La señorita Pratt identificó el nombre inmediatamente; había herido sus sentimientos de disidente pocos meses antes y lo recordaba muy bien.
—El señor Nat Hearn tiene… o tenía, pues estoy hablando en el estrado de los testigos, por así decirlo, y debo cuidar los tiempos verbales, un caballo con ese ridículo nombre.
—El señor Nat Hearn —repitió el señor Merton, tomando nota de la información. Luego volvió a la carta del Ministerio—. También hay un trozo de una llave pequeña, que se rompió en el vano intento de abrir un escritorio… Bien, bien. Nada más que tenga importancia. Tenemos que basarnos en la carta.
—El señor Davis me dijo que se lo había contado el señor Higgins… —dijo la señorita Pratt.

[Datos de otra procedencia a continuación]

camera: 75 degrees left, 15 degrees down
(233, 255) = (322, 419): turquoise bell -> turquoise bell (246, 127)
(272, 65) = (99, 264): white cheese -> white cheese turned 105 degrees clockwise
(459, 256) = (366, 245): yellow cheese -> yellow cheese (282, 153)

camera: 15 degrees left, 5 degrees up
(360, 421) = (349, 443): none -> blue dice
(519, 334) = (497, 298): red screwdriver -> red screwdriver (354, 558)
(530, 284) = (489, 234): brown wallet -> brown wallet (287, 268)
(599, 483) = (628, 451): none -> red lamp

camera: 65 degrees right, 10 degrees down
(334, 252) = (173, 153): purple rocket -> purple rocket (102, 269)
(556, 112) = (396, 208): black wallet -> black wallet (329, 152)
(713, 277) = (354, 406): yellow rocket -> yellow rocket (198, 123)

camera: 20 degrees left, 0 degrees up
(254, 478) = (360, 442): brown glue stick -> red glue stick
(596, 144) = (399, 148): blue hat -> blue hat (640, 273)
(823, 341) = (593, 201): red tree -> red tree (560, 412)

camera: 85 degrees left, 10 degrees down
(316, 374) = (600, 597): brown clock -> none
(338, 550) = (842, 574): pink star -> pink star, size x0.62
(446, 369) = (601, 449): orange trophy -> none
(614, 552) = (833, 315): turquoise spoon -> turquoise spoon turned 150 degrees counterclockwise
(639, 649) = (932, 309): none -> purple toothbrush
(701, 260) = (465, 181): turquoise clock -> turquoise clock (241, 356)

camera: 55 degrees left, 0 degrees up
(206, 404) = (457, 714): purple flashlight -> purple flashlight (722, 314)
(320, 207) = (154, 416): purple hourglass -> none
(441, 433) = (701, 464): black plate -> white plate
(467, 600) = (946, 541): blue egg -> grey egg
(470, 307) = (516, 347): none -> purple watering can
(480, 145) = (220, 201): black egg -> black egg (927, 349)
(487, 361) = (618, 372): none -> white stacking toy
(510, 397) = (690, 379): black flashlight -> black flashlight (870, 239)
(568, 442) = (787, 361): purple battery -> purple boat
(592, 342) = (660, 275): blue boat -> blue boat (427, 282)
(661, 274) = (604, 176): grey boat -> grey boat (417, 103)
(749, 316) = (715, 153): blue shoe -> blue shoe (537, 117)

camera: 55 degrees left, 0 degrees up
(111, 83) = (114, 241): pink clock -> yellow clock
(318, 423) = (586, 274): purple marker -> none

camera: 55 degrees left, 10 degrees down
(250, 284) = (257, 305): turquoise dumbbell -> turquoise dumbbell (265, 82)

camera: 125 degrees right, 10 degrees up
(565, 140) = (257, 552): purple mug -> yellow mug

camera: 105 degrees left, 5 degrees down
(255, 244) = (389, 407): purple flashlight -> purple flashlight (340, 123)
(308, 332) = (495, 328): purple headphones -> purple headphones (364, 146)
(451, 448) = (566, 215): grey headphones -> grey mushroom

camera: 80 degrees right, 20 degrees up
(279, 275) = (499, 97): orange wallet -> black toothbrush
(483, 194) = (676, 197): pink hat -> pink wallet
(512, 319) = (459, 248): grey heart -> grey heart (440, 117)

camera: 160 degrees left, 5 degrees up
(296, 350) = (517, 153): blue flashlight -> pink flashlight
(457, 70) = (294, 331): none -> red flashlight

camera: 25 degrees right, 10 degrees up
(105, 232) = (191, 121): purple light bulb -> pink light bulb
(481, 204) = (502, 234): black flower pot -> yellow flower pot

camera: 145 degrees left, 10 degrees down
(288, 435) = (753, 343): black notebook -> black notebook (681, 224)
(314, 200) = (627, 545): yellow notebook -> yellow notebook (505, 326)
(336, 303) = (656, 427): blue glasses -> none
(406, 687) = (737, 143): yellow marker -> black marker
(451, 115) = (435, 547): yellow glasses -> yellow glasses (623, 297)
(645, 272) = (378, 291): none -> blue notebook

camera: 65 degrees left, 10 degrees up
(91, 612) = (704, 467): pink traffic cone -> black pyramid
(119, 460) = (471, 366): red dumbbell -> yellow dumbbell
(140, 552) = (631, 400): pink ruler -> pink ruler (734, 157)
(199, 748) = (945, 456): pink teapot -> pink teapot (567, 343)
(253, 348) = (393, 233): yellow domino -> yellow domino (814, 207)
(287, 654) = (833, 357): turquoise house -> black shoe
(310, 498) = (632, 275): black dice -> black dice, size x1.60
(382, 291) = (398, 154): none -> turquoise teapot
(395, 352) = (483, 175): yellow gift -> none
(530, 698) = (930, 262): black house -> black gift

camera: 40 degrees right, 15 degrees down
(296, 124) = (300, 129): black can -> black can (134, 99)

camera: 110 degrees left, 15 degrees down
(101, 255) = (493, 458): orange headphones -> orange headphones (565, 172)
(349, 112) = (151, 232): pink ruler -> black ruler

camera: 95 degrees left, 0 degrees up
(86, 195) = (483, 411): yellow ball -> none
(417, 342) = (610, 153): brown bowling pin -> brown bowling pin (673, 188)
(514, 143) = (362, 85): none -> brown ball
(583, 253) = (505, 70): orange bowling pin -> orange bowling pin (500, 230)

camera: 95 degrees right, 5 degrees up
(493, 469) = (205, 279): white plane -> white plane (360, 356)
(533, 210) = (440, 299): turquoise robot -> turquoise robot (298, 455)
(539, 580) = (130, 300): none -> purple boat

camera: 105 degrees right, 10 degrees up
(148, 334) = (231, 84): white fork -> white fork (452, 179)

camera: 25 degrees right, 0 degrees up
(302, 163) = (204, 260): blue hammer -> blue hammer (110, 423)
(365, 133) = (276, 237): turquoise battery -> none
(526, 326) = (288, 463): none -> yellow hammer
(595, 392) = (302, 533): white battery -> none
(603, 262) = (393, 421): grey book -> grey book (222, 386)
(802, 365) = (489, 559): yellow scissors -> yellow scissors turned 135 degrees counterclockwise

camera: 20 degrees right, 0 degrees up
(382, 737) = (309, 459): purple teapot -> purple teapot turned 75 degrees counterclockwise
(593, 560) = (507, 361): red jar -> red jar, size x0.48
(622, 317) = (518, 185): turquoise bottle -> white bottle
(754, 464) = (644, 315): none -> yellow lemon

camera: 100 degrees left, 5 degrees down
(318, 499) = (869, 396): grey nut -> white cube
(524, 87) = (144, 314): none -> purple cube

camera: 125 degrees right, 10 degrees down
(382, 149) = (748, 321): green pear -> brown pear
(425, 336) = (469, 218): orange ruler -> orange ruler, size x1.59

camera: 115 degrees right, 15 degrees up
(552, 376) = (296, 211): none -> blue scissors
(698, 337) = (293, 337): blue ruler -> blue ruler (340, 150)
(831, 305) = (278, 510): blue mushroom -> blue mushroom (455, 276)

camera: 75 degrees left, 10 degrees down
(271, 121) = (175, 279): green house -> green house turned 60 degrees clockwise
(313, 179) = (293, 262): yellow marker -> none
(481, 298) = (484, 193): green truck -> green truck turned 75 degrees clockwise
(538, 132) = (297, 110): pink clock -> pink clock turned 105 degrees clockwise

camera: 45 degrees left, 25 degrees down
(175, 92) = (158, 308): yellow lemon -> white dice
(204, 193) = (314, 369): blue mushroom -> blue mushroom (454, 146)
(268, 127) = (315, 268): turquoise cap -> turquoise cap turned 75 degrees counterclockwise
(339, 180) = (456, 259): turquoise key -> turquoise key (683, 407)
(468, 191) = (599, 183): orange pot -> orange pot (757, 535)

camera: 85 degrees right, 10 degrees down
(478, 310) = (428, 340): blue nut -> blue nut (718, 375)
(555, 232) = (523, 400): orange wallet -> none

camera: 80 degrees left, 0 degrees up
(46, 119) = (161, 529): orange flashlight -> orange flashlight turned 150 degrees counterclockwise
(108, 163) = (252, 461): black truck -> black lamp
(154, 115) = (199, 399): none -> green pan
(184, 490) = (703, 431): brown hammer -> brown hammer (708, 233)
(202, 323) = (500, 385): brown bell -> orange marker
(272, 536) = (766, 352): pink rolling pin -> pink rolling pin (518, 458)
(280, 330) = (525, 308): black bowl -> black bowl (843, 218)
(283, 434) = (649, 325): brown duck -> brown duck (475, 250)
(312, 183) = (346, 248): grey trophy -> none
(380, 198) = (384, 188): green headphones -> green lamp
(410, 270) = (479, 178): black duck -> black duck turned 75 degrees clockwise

—¡Higgins!… ns —exclamó el señor Merton, interrumpiéndola—. ¿Te refieres a Higgins, el fanfarrón que se fugó con la hermana de Nat Hearn?
—¡Sí! —dijo la señorita Pratt—. Pero, aunque nunca me ha gustado mucho…
—Ns —repitió el señor Merton—. Es horrible planteárselo; un miembro de la partida de caza… ¡el yerno de nuestro buen amigo el señor Hearn! ¿Quién más tiene apellidos que acaben en ns en Barford?
—A ver, Jackson, Higginson, Blenkinsop, Davis y Jones. ¡Primo! Hay una cosa que me sorprende… ¿cómo sabía el señor Higgins todo lo que le contó al señor Davis el martes sobre lo que había ocurrido el domingo por la tarde?
No es necesario añadir mucho más. Quienes tengan curiosidad por la vida de los salteadores de caminos encontrarán el apellido Higgins tan destacado en esas crónicas como el de Claude Duval[15]. El marido de Kate Hearn recaudaba sus rentas en los caminos, como tantos «caballeros» de la época. Pero tuvo mala suerte en alguna que otra empresa y, al enterarse de las riquezas que atesoraba la anciana de Bath por ciertos relatos exagerados, pasó del robo al asesinato, y fue ahorcado por su crimen en Derby en 1775.
No había sido un mal marido, y su pobre esposa se instaló en Derby para estar cerca de él en los últimos momentos… sus atroces últimos momentos. La acompañó su anciano padre, que iba con ella a todas partes, menos a la celda de su marido. Y que le partía el corazón a su hija acusándose continuamente de haber propiciado que se casara con un hombre al que apenas conocía. Cedió el señorío a su hijo Nathaniel. Este era un hombre próspero y el padre tonto y desvalido no le servía de nada; pero el anciano tonto y cariñoso lo era todo para su hija viuda: su caballero, su protector, su compañero… el caballero más fiel y cariñoso. Sólo se negaba siempre a desempeñar la función de consejero, moviendo la cabeza con tristeza y diciendo:
—¡Ay! ¡Kate, Kate! Si hubiese tenido más juicio para aconsejarte mejor, no serías ahora una exilada aquí en Bruselas, apartándote de todos los ingleses por si conocen tu historia.
Yo vi la Casa Blanca hace menos de un mes; estaba en alquiler, puede que por vigésima vez desde que la ocupó el señor Higgins. Pero en Barford aún persiste la tradición de que hubo un tiempo en que vivió allí un salteador de caminos y que amasó fabulosos tesoros; y que aquella riqueza mal ganada aún sigue emparedada en alguna cámara oculta, aunque nadie sabe en qué parte de la casa.
¿Se convertirá alguno de ustedes en su inquilino e intentará descubrir ese misterioso gabinete? Puedo facilitar la dirección exacta al lector que lo desee.